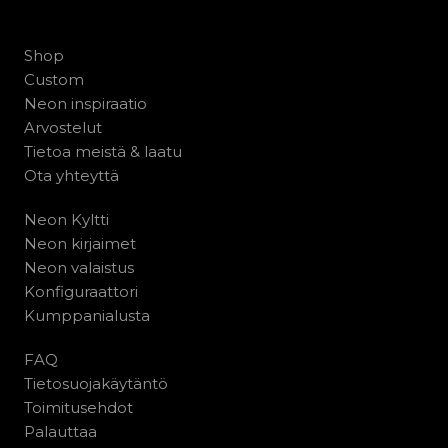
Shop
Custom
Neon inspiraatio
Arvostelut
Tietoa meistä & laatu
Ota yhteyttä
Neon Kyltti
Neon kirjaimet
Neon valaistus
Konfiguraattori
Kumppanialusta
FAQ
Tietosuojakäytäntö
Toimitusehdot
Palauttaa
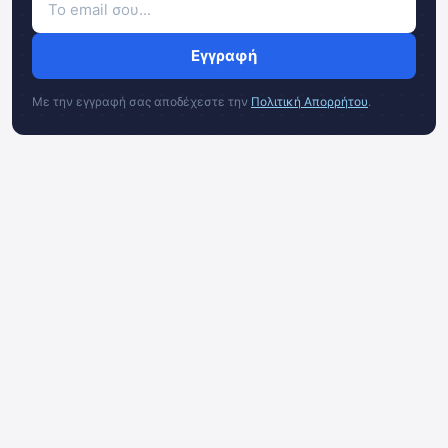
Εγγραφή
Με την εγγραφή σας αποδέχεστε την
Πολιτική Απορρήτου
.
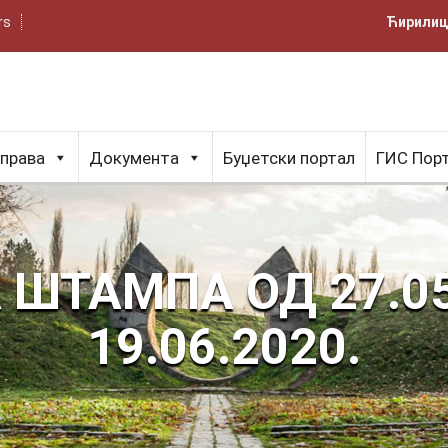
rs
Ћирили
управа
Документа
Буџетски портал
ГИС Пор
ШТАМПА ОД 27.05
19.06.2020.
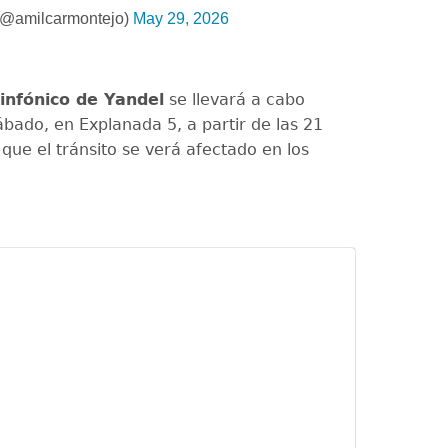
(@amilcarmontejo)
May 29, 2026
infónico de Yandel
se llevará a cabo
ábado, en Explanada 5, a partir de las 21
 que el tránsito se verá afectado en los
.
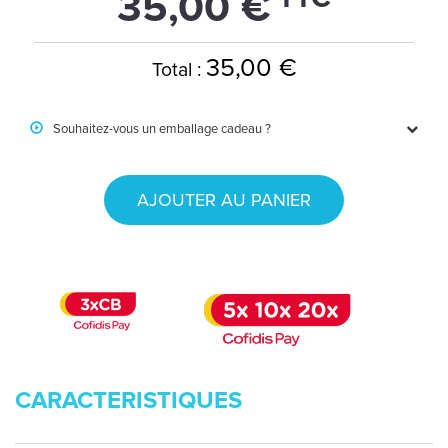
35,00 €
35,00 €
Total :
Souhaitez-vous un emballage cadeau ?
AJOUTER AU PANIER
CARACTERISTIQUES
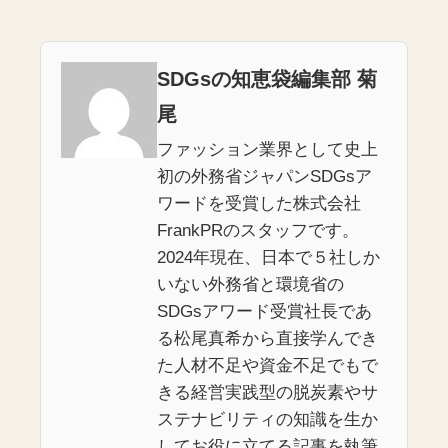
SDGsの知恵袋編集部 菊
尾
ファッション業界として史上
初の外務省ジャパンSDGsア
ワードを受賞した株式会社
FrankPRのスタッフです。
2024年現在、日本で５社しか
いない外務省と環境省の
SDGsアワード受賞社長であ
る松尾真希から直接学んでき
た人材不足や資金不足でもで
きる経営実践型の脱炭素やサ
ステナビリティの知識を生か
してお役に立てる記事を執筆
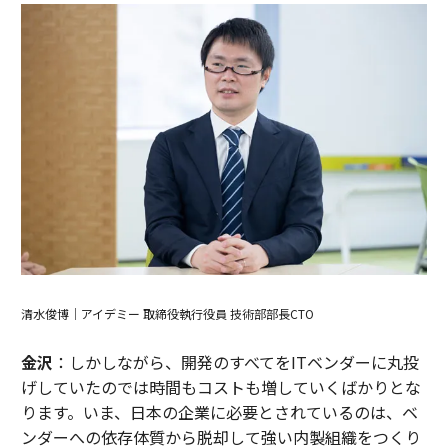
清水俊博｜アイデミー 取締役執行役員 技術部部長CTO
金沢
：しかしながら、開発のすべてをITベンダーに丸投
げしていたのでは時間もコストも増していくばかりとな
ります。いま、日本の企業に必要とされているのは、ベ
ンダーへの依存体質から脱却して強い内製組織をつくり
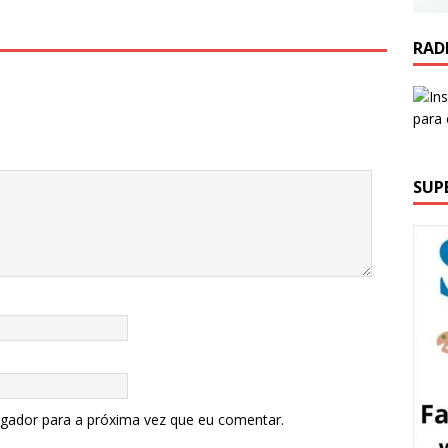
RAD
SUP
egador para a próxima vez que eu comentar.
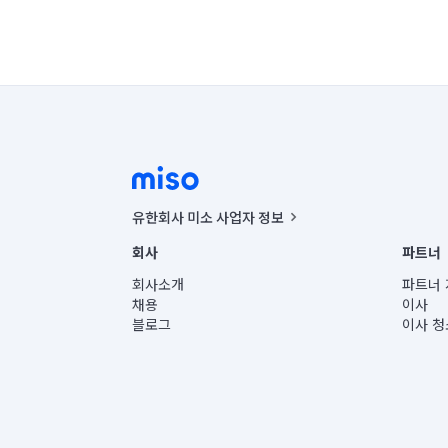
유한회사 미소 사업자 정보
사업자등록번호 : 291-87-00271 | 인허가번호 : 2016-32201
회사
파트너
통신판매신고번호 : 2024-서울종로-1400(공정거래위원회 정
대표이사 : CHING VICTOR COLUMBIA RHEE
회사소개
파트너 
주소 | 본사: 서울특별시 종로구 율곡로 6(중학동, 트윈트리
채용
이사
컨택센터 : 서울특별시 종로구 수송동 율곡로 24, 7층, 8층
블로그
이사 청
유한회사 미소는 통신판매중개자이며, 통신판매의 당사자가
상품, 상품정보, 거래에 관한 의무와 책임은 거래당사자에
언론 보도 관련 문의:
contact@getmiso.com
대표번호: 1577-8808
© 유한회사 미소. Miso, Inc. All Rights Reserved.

-------------------------

**Problem description:** Pictures are not part of the copy; transcribe the rest of the data verbatim.

**Response for this exercise:**
Shop
Custom
Neon inspiraatio
Arvostelut
Tietoa meistä & laatu
Ota yhteyttä
Neon Kyltti
Neon kirjaimet
Neon valaistus
Konfiguraattori
Kumppanialusta
FAQ
Tietosuojakäytäntö
Toimitusehdot
Palauttaa
Εγγραφή
Με την εγγραφή σας αποδέχεστε την
Πολιτική Απορρήτου
.
rs
Ћирили
управа
Документа
Буџетски портал
ГИС Пор
ШТАМПА ОД 27.05
19.06.2020.
(@amilcarmontejo)
May 29, 2026
infónico de Yandel
se llevará a cabo
ábado, en Explanada 5, a partir de las 21
 que el tránsito se verá afectado en los
.
35,00 €
35,00 €
Total :
Souhaitez-vous un emballage cadeau ?
AJOUTER AU PANIER
CARACTERISTIQUES
SDGsの知恵袋編集部 菊
尾
ファッション業界として史上
初の外務省ジャパンSDGsア
ワードを受賞した株式会社
FrankPRのスタッフです。
2024年現在、日本で５社しか
いない外務省と環境省の
SDGsアワード受賞社長であ
る松尾真希から直接学んでき
た人材不足や資金不足でもで
きる経営実践型の脱炭素やサ
ステナビリティの知識を生か
してお役に立てる記事を執筆
清水俊博｜アイデミー 取締役執行役員 技術部部長CTO
金沢
：しかしながら、開発のすべてをITベンダーに丸投
げしていたのでは時間もコストも増していくばかりとな
ります。いま、日本の企業に必要とされているのは、ベ
ンダーへの依存体質から脱却して強い内製組織をつくり
RAD
SUP
egador para a próxima vez que eu comentar.
유한회사 미소 사업자 정보
사업자등록번호 : 291-87-00271 | 인허가번호 : 2016-32201
회사
파트너
통신판매신고번호 : 2024-서울종로-1400(공정거래위원회 정
대표이사 : CHING VICTOR COLUMBIA RHEE
회사소개
파트너 
주소 | 본사: 서울특별시 종로구 율곡로 6(중학동, 트윈트리
채용
이사
컨택센터 : 서울특별시 종로구 수송동 율곡로 24, 7층, 8층
블로그
이사 청
유한회사 미소는 통신판매중개자이며, 통신판매의 당사자가
상품, 상품정보, 거래에 관한 의무와 책임은 거래당사자에
언론 보도 관련 문의:
contact@getmiso.com
대표번호: 1577-8808
© 유한회사 미소. Miso, Inc. All Rights Reserved.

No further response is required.